Task brief :: Copy the forum thread starting at "SELECT * FROM" and ending at "necessary i guess..", substituting "dataset_link" for each "dataset_event".

Search code examples
sqlpostgresqlhibernateinner-join

Database Select cost too high


I want to use a double INNER SELECT on my database. If I use it via HIBERNATE and entities in my java application, the debugger gets an GC error.

  SELECT * FROM campaign WHERE id_campaign  IN 
    (SELECT id_campaign FROM event WHERE id_event IN 
     (SELECT id_event FROM dataset_event WHERE id_dataset=xxx)) limit 100;

Is there a better way with no GC error? Maybe a different select? Does Hibernate fills the event-entities of the second inner select? It is not necessary i guess..

FYI:

enter image description here

Error in console:

26-Feb-2020 09:36:36.575 SCHWERWIEGEND [ContainerBackgroundProcessor[StandardEngine[Catalina]]] org.apache.catalina.core.ContainerBase$ContainerBackgroundProcessor.run Unexpected death of background thread [ContainerBackgroundProcessor[StandardEngine[Catalina]]]
    java.lang.OutOfMemoryError: GC overhead limit exceeded
Exception in thread "ContainerBackgroundProcessor[StandardEngine[Catalina]]" java.lang.OutOfMemoryError: GC overhead limit exceeded

Hibernate version is 5.3.3.final


Solution

  • This probably does what you want:

    SELECT c.*
    FROM campaign c JOIN
         event e
         ON c.id_campaign = e.id_campaign JOIN
         dataset_event de
         ON de.id_event = e.id_event
    WHERE de.id_dataset = xxx
    LIMIT 100;
    

    For performance, you want indexes on:

    • dataset_event(id_dataset, id_event)
    • event(id_event, id_campaign)
    • campaign(id_campaign)

    You may already have some or all of these.

    The above might return duplicates. Obviously, you could use select distinct or distinct on, but that could be quite expensive. Instead, exists might be a better solution:

    SELECT c.*
    FROM campaign c 
    WHERE EXISTS (SELECT 1
                  FROM event e JOIN
                       dataset_event de
                       ON de.id_event = e.id_event
                  WHERE c.id_campaign = e.id_campaign AND
                        de.id_dataset = xxx
                 )
    LIMIT 100;
    

    For this, you want indexes on:

    • event(id_campaign, id_event)
    • dataset_event(id_event, id_dataset)

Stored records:
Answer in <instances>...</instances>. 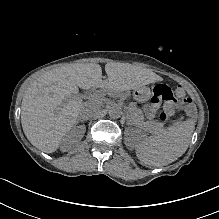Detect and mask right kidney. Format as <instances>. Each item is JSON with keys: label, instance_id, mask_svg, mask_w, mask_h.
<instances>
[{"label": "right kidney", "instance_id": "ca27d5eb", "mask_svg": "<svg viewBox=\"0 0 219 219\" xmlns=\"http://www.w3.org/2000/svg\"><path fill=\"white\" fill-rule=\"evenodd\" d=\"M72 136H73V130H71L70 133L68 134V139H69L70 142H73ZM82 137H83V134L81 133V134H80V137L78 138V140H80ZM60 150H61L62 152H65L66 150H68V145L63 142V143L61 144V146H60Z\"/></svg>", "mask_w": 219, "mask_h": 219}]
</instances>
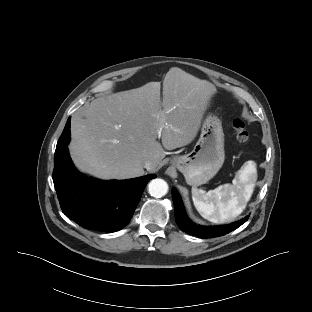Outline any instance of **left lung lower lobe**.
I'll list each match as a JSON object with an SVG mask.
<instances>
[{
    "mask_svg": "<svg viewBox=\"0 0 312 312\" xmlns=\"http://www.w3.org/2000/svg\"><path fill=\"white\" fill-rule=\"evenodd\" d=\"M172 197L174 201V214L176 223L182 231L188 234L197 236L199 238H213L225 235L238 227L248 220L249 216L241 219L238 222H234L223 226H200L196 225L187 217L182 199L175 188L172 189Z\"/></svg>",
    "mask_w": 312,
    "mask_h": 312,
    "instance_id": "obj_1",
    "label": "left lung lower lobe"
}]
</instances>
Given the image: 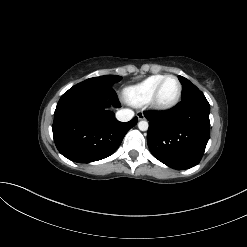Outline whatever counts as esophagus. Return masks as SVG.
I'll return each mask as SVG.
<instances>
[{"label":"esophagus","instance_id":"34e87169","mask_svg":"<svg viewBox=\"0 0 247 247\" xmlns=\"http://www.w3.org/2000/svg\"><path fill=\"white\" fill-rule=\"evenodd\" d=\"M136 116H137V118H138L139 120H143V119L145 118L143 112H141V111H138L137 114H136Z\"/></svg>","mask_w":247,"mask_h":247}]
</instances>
* * *
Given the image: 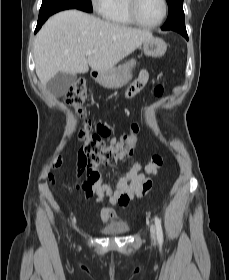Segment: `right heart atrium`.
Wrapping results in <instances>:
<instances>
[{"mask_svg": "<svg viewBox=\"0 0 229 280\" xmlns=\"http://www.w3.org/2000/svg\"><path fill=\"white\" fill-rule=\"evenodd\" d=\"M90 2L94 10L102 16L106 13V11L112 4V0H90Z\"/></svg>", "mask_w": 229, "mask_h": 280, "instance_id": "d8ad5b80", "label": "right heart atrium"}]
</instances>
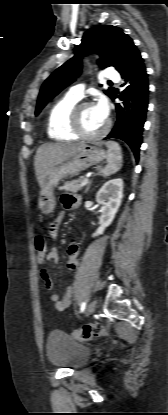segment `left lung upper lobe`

Result below ::
SELECT * FROM campaign WHERE id_campaign  IN 
    (SELECT id_campaign FROM event WHERE id_event IN 
     (SELECT id_event FROM dataset_link WHERE id_dataset=xxx)) limit 100;

Is there a better way with no GC error? Maybe a different select? Does Hibernate fills the event-entities of the second inner select? It is not necessary i guess..